第93話 私を助けてくれる人の前に現れたメイド剣士
私は改めて祥君の規格外の力に驚き、彼を見ていた。城門の素材は木だったがそれでも厚さ30センチはあったからだ。辞書三冊分はあったぞ…
私が目を丸くして彼を見ていたのを気づかれたからか、彼は苦笑いしながら答えた。
「これぐらいできないと神殺しはできないよ。急ごうエミリーが待ってる」
前回と違って城の内部は静まり返っていた。
カツンカツンと廊下に私達の足音だけが聞こえる。まあ、今の私達は招かざる賊。誰も歓迎などしてくれるわけがない。
などと思っていたら窓から猛烈な勢いで矢が飛んできた。どうやら武器による歓迎はしてくれるようだ。窓の外、棟の上に人影が見える。あそこから弓で狙撃したのか!?
「エクシード十剣が一人、狩人イブン」
よく通る声でイブンと名乗った男が名乗りをあげてくる。
もはや剣士じゃないし、大丈夫なのかエクシード十剣! などと心の中でつっこみを入れていたが弓の腕は確かなようだ。走っている私達を窓越しに狙撃したのだから。

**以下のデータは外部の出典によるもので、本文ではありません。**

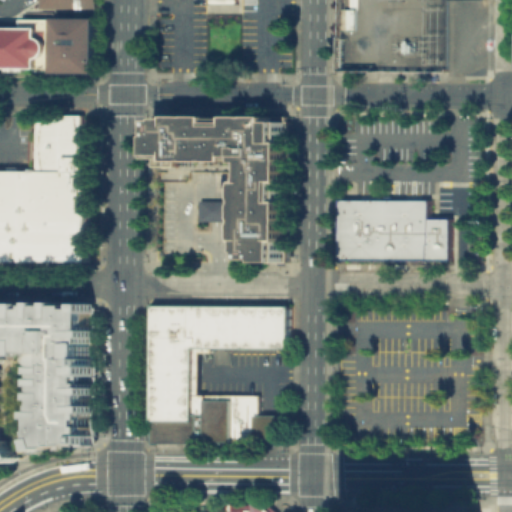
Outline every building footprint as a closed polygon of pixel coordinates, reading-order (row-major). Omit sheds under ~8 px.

私は遠距離攻撃を持ってないしどうしようかと考えていたら祥君が魔法で打ち落とした。あっけない、かませにすらなれていない。
気を取り直して先へ進もうとするといつの間にか目の前に一人の少女が現れた。
「エクシード十剣が一人、三級メイド剣士ウェストファリア」
今度はメイド剣士か…一昔前のゲーム、物語には必ず一人は登場するよな、メイドシリーズ。メイド剣士。メイド操縦士、メイド発明家、メイド長…ということは絶対、執事剣士も出てくるよな。などと呆れていると祥君がいつになく真剣な顔をしている。
「まさか、エウクレイデスのメイドではあるまいな」
「ほお、さすがはショウ様。博識ですね。いかにもわたくしはエクシード王国から冥竜王打倒のためメイド王国エウクレイデスに留学し、三級メイド剣士の称号を得たもの」
どれだけそのエウクレイデスとやらが凄いのかは分らんが完全にドヤ顔でウェストファリアは語りかけてくる。そして、声のトーンはさらに一段階落ち、もはや恐喝の様相を呈してきた。
「すなわち、お分かりか、この私を倒すということがなにを意味するか」
「メイド王国エウクレイデスを敵に回し、エウクレイデスで学んだ全てのメイドを敵に回すということ…」
「メイド王国エウクレイデスとは男子禁制のメイド王が執政を務める国だ。男子禁制だから国民は原則女性。男性は入国時に仮面をつけねばならない。王国なのに、統治者が王ではなく執政なのが特徴なんだ。執政がいつか使えるべき主のために王国を代理運営してるんだ。そしてたとえ執政が倒れても主のために働ける自分と同じ能力を持ったメイドを育成しようと教育機関を作ったんだ。ここで教育を受けたメイドは全てのメイドの頂点に立つ言われている。まさにメイド教育の最高学府。最高教育機関」
「見事な説明です。ショウ様。しかし、招かざる客とて客は客。いつまでもお客様に説明をさせてはエウクレイデスのメイドの名折れ。後の説明はわたくしが受け持ちましょう」
ウェストファリアはまるで教師のように朗々としゃべった。
「わたくし達エウクレイデス製メイドは皆、エイクレイデスメイド同盟に属しているのです。私達エイクレイデスのメイドの矜持に傷を付けたものは神や王侯貴族、老人、赤子、幼子、国であっても許さないというものです。具体的には王侯貴族の場合、そこに勤めているメイドが全員引き上げます。そして、代わりのメイドは永久に補充されません。これだけで屋敷や仕事は回らなくなり自壊します。というよりもエイクレイデスを敵に回した時点で周囲の人物から縁を切られたり、商品を売ってもらえなかったりしてやはり詰みます。老人や赤子、幼児の場合も食卓に嫌いなものばかり並べて精神攻撃します。国家の場合はエウクレイデスが宣戦布告して戦争を行います。周辺諸国はこぞってエウクレイデスの側につくでしょう。エウクレイデスにはそれだけの価値があるのです」
「戦闘系でその同盟を使うのってずるくない?」
私は彼らの真面目なやり取りにひきつった顔でそう指摘した。